- Opening Delimiter -
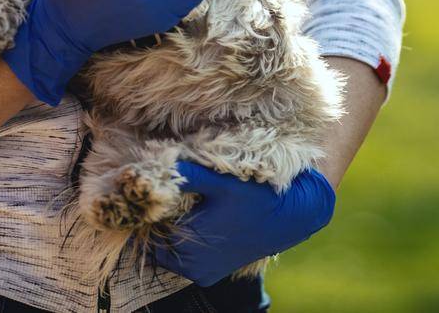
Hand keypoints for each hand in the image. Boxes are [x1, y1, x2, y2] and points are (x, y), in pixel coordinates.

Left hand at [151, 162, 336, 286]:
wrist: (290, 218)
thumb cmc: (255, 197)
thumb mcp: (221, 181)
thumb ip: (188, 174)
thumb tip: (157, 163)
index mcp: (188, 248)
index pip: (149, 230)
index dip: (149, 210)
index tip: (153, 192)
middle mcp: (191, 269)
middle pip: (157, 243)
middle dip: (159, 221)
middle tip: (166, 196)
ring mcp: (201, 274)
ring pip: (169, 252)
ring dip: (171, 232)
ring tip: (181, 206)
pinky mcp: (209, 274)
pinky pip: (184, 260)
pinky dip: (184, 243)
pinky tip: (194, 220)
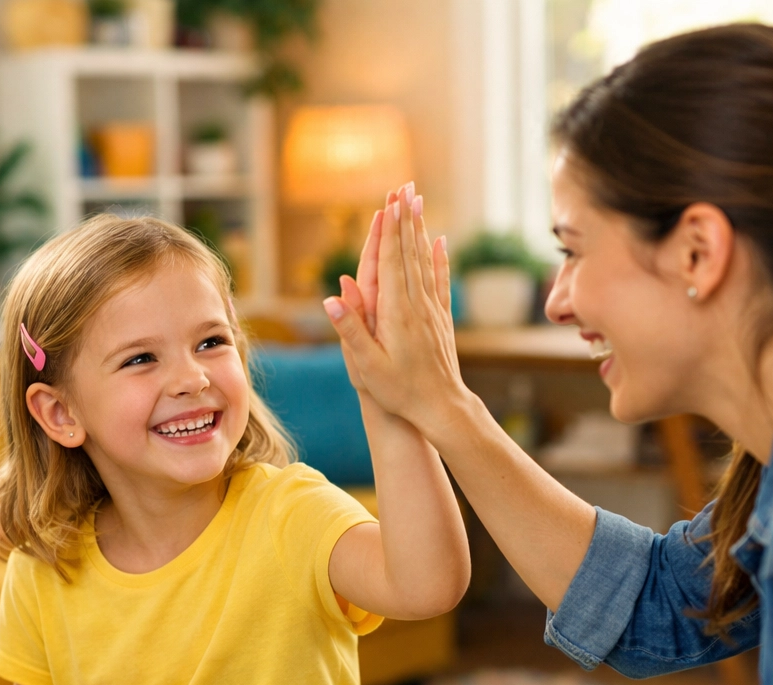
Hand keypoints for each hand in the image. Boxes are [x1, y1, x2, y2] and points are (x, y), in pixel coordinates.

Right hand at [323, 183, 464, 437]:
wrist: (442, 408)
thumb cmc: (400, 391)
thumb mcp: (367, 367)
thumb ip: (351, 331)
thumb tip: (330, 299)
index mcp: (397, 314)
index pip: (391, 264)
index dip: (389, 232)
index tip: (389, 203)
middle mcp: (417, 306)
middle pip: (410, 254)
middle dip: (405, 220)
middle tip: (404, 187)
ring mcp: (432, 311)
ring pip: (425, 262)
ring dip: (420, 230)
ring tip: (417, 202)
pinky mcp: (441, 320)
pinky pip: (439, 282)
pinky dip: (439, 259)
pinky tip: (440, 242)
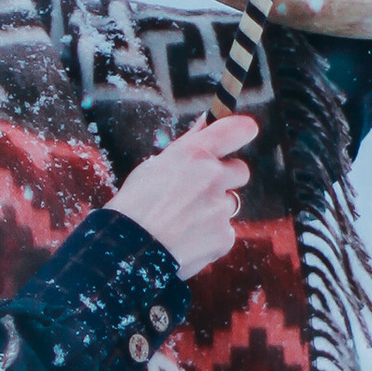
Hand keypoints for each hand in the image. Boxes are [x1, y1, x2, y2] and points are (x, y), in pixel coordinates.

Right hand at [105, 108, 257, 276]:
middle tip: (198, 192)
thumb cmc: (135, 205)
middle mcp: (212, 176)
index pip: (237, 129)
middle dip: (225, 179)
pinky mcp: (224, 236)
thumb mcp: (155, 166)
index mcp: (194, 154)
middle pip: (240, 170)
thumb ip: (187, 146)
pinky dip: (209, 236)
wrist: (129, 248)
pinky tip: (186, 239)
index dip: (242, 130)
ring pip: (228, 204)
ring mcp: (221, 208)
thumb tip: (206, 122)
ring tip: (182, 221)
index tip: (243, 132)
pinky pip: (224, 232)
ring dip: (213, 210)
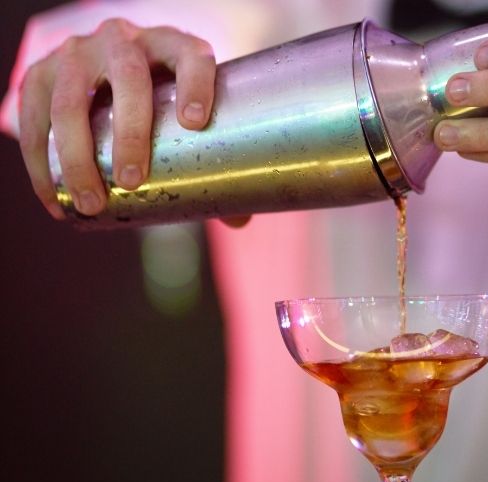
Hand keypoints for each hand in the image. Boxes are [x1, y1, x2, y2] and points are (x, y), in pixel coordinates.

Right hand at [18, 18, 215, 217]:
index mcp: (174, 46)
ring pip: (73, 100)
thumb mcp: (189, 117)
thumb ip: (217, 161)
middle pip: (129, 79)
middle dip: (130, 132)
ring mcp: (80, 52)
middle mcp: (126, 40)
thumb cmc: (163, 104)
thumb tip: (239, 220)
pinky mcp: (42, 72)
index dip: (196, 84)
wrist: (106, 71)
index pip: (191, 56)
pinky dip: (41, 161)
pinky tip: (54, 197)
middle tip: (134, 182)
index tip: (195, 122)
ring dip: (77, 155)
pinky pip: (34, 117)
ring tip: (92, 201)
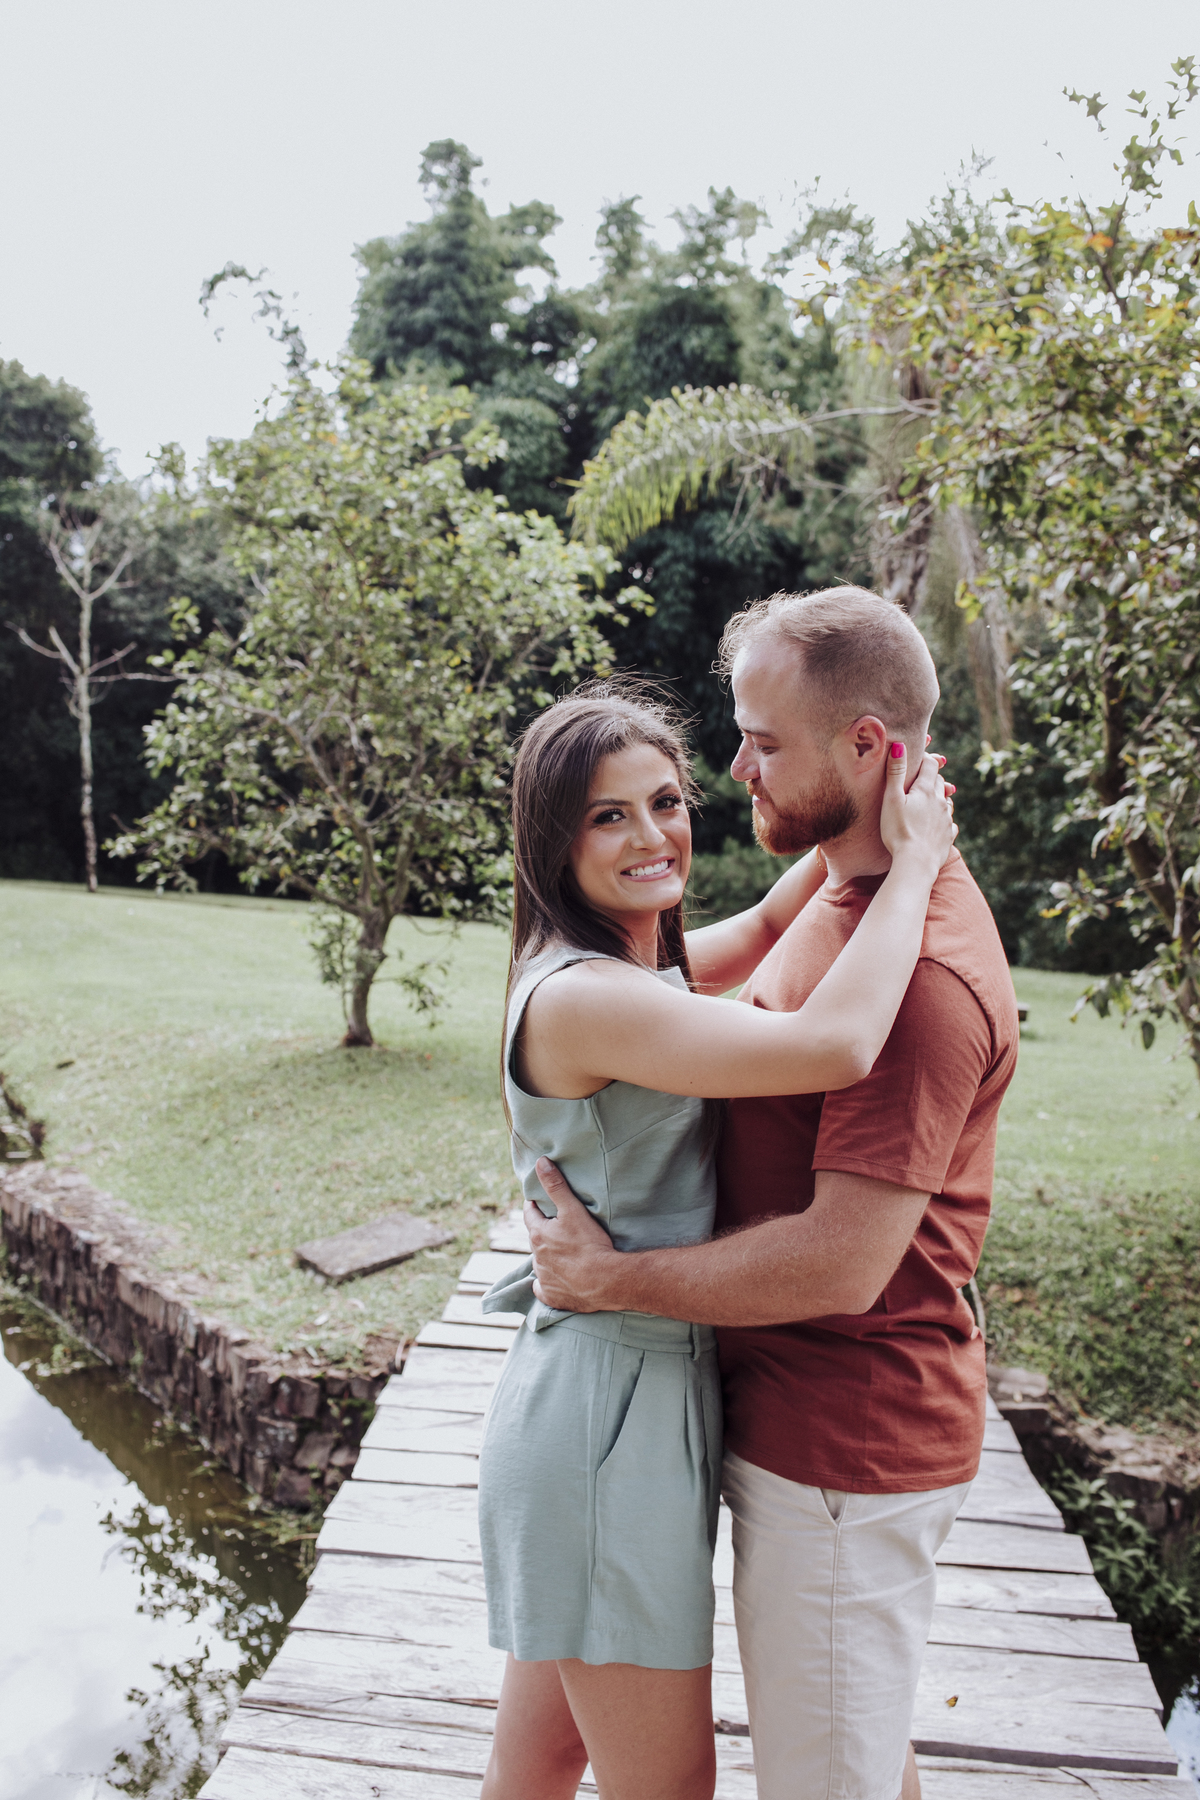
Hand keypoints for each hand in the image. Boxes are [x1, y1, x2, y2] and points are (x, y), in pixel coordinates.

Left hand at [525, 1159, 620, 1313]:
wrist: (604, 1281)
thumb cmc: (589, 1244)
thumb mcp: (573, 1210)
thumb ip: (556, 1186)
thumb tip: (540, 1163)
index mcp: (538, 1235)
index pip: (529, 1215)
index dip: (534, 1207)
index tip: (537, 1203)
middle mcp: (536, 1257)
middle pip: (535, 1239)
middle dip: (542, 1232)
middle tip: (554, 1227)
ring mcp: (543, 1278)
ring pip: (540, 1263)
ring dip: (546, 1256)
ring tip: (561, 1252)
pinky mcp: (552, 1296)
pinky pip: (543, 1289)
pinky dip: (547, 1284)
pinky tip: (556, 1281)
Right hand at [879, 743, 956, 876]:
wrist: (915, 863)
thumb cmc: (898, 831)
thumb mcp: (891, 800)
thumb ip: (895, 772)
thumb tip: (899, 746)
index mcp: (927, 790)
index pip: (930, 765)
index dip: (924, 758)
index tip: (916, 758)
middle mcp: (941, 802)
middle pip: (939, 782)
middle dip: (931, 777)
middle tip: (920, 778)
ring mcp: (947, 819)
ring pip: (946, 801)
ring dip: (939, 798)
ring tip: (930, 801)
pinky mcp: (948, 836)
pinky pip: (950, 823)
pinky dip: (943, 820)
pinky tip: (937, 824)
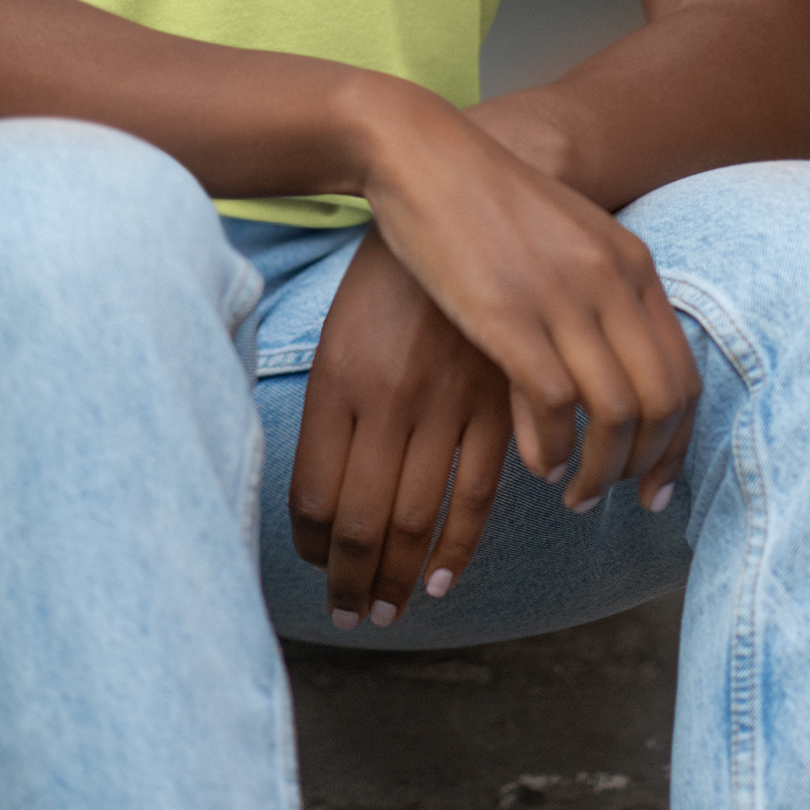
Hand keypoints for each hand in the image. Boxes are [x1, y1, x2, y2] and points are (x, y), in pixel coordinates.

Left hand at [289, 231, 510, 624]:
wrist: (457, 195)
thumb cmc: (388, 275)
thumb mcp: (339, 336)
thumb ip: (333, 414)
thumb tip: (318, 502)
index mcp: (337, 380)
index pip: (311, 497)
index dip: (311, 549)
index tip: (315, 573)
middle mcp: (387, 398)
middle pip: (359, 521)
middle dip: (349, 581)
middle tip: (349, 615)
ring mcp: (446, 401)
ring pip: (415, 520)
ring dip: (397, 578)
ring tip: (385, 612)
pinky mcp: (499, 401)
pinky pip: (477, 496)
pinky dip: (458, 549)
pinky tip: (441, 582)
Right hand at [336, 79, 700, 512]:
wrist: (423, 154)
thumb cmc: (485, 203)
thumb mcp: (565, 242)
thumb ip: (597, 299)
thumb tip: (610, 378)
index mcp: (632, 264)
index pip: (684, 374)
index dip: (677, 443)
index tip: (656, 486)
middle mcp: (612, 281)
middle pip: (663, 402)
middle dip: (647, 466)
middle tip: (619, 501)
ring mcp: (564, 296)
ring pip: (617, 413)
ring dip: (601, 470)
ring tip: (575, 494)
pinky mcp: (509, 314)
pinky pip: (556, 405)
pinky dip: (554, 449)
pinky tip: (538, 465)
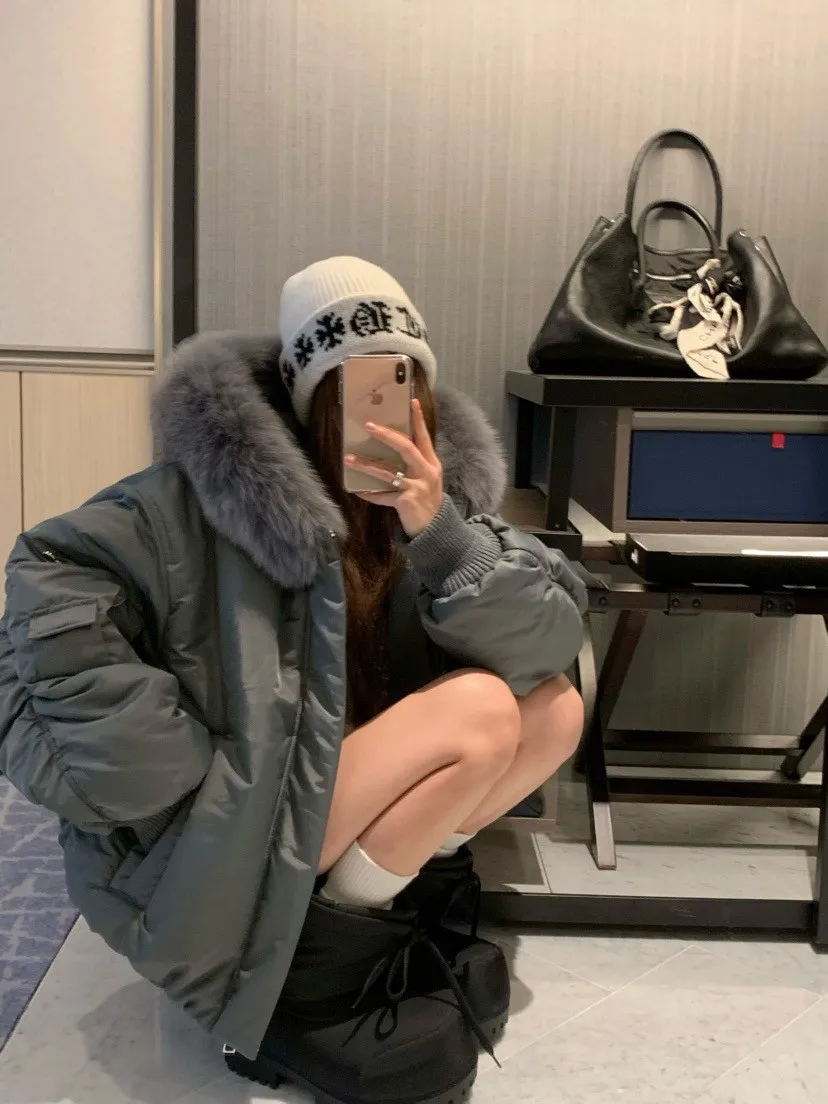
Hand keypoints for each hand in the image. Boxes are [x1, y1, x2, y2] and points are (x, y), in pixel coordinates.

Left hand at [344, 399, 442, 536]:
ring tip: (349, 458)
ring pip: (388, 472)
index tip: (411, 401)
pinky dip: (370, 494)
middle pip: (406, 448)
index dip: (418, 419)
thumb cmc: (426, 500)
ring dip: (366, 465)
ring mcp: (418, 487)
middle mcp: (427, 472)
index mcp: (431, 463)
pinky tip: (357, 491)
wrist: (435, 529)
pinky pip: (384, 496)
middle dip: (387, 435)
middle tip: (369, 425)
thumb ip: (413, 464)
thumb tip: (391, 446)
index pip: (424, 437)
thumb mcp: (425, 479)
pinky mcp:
- Closing Delimiter -
**TASK PROMPT**
Please return the records above exactly as written, dropping every picture.

**WRITTEN SOLUTION**
Hand keypoints for each hand in the image. Boxes are [x1, y1, x2, y2] and points are (x, y), in pixel coordinates.

Left hand at [151, 162, 336, 286]:
wrist: (290, 218)
thumb cmc: (255, 197)
thumb mcp: (221, 181)
thumb ip: (188, 174)
thumb tip: (157, 163)
index mcp: (188, 248)
index pip: (149, 230)
index dip: (149, 210)
index tip: (153, 192)
middle mcp: (191, 269)
middle pip: (157, 243)
middle dip: (159, 221)
middle tip: (166, 196)
ring mcp: (201, 274)
ring pip: (169, 252)
ring dip: (171, 232)
ring tip: (181, 206)
pinky mcp: (209, 274)
pinky pip: (184, 260)
pinky dip: (184, 243)
pinky tip: (194, 220)
Hand keypoints for each hand in the image. Boxes are [x1, y1, x2, y2] and points are (x, y), in pixel coordinates.

Right hand at [323, 183, 464, 437]:
wrist: (442, 408)
thumb cmc: (400, 391)
thumb mcp: (367, 367)
thumb ip: (351, 331)
thumb tip: (330, 299)
index mcp: (397, 314)
index pip: (391, 264)
index dip: (389, 232)
index tip: (389, 203)
middle mcp: (417, 306)
middle pip: (410, 254)
middle dip: (405, 220)
middle tip: (404, 187)
ring mcp: (432, 311)
ring pip: (425, 262)
ring dip: (420, 230)
ring tip: (417, 202)
pinky mcp: (441, 320)
pinky pip: (439, 282)
pinky dip: (439, 259)
pinky tip: (440, 242)
Hand keypoints for each hand in the image. Boxes are [x1, y1, x2, y2] and points are (x, y), in pixel coordinates.

Right hand at [105, 108, 257, 276]:
middle tip: (198, 192)
thumb cmc: (135, 205)
middle mcp: (212, 176)
index pip: (237, 129)
middle dip: (225, 179)
pinky mcp: (224, 236)
thumb mcp: (155, 166)
index mcp: (194, 154)
middle pip: (240, 170)
thumb ip: (187, 146)
pinky dip: (209, 236)
wrist: (129, 248)
pinky tip: (186, 239)
index dip: (242, 130)
ring pip: (228, 204)
ring mcp: (221, 208)
thumb tip: (206, 122)
ring tip: (182, 221)
index tip: (243, 132)
pinky pip: (224, 232)
ring dip: (213, 210)
Hand keypoints for each hand in the image. Boxes are [x1, y1, x2, y2] and points are (x, y), in pixel coordinates.

Right hand at [18, 18, 215, 217]:
index mcp: (174, 46)
ring pip: (73, 100)
thumb mcp: (189, 117)
thumb ip: (217, 161)
middle pip: (129, 79)
middle dip: (130, 132)
ring mcp: (80, 52)
middle mcp: (126, 40)
thumb cmc: (163, 104)
thumb tip: (239, 220)
pinky mcp: (42, 72)
index dip: (196, 84)
wrist: (106, 71)
index pip: (191, 56)
pinky dip: (41, 161)
pinky tip: (54, 197)
middle tip: (134, 182)
index tip: (195, 122)
ring dip: (77, 155)
pinky pip: (34, 117)
ring tip: (92, 201)
Hand keypoints for each hand in the image. Boxes are [x1, y1, x2, y2] and points are (x, y), in pixel coordinates.

Left hand at [525, 1159, 620, 1313]:
wrist: (604, 1281)
thumb cmc: (589, 1244)
thumb mcp: (573, 1210)
thumb ip: (556, 1186)
thumb tip: (540, 1163)
index mcp: (538, 1235)
index pip: (529, 1215)
index dip: (534, 1207)
index tip: (537, 1203)
middle mcp: (536, 1257)
middle pip: (535, 1239)
middle dip: (542, 1232)
middle tip: (554, 1227)
ring mcp: (543, 1278)
ring pip: (540, 1263)
ring dip: (546, 1256)
ring tip: (561, 1252)
pinky mcp: (552, 1296)
pinky pip: (543, 1289)
pinky dip: (547, 1284)
pinky tip: (556, 1281)
Right hand at [879, 743, 956, 876]:
wrist: (915, 863)
thumb cmc: (898, 831)
thumb mcp: (891, 800)
thumb ip: (895, 772)
thumb tip: (899, 746)
index mcp: (927, 790)
index pip: (930, 765)
index dip: (924, 758)
index tip: (916, 758)
middle mcp: (941, 802)
middle pip: (939, 782)
middle dip: (931, 777)
middle tip: (920, 778)
ring mcp: (947, 819)
ring pip: (946, 801)
ring dip: (939, 798)
ring tip: (930, 801)
pinky mcp: (948, 836)
pinky pip: (950, 823)
pinky dip: (943, 820)
pinky tip: (937, 824)
Hand keypoints for each hand in the image. Boxes are [x1, y1, x2, y2] and points are (x, y), in pixel coordinates.

Left hand at [289, 231, 510, 624]:
wrist: (457, 195)
thumb cmc: (388, 275)
thumb mcp: (339, 336)
thumb ip: (333, 414)
thumb tip: (318, 502)
index mcp: (337, 380)
index pip: (311, 497)
index dip: (311, 549)
index tip: (315, 573)
middle mcp: (387, 398)
middle pip: (359, 521)
middle dip: (349, 581)
middle tip: (349, 615)
ring mcp: (446, 401)
ring pip: (415, 520)
ring dip: (397, 578)
ring tip: (385, 612)
pinky mcp: (499, 401)
pinky pip: (477, 496)
pinky dip: (458, 549)
pinky tip: (441, 582)
Right hand at [336, 79, 700, 512]:
wrist: (423, 154)
thumb cmc: (485, 203)
thumb mcp: (565, 242)
thumb ip: (597, 299)
thumb tip: (610, 378)
index mcp: (632, 264)
index pip: (684, 374)
index dip: (677, 443)
index tip: (656, 486)
middle mcp: (612, 281)
middle pip: (663, 402)
middle dip: (647, 466)
middle tip: (619, 501)
ring mcp: (564, 296)
ring pip: (617, 413)
ring dip: (601, 470)
ring tip: (575, 494)
pinky mcp: (509, 314)
pinky pip: (556, 405)
pinky dip: (554, 449)
pinky tip: (538, 465)
Hand keypoints for each hand in the image. Boxes are [x1, y1, x2, y2] and points are (x, y), in pixel coordinates.

Left hand at [344, 399, 442, 536]:
ring tip: (349, 458)
ring pip: (388, 472)
index tip: (411, 401)
pinky dip: (370, 494)
middle pip: (406, 448)
index dip: (418, 419)
thumb cmc: (426, 500)
ring dip: (366, 465)
ring mcp: (418, 487)
middle mcp: (427, 472)
index mcp: (431, 463)
pinky tip: (357, 491)
wrist: (435, 529)
pinky pip: (384, 496)
middle dip: (387, 435)
middle tip: (369, 425)
thumb ip: (413, 464)
thumb tip: (391, 446)
index pip: (424, 437)
thumb mcp: (425, 479)
pinky mcp:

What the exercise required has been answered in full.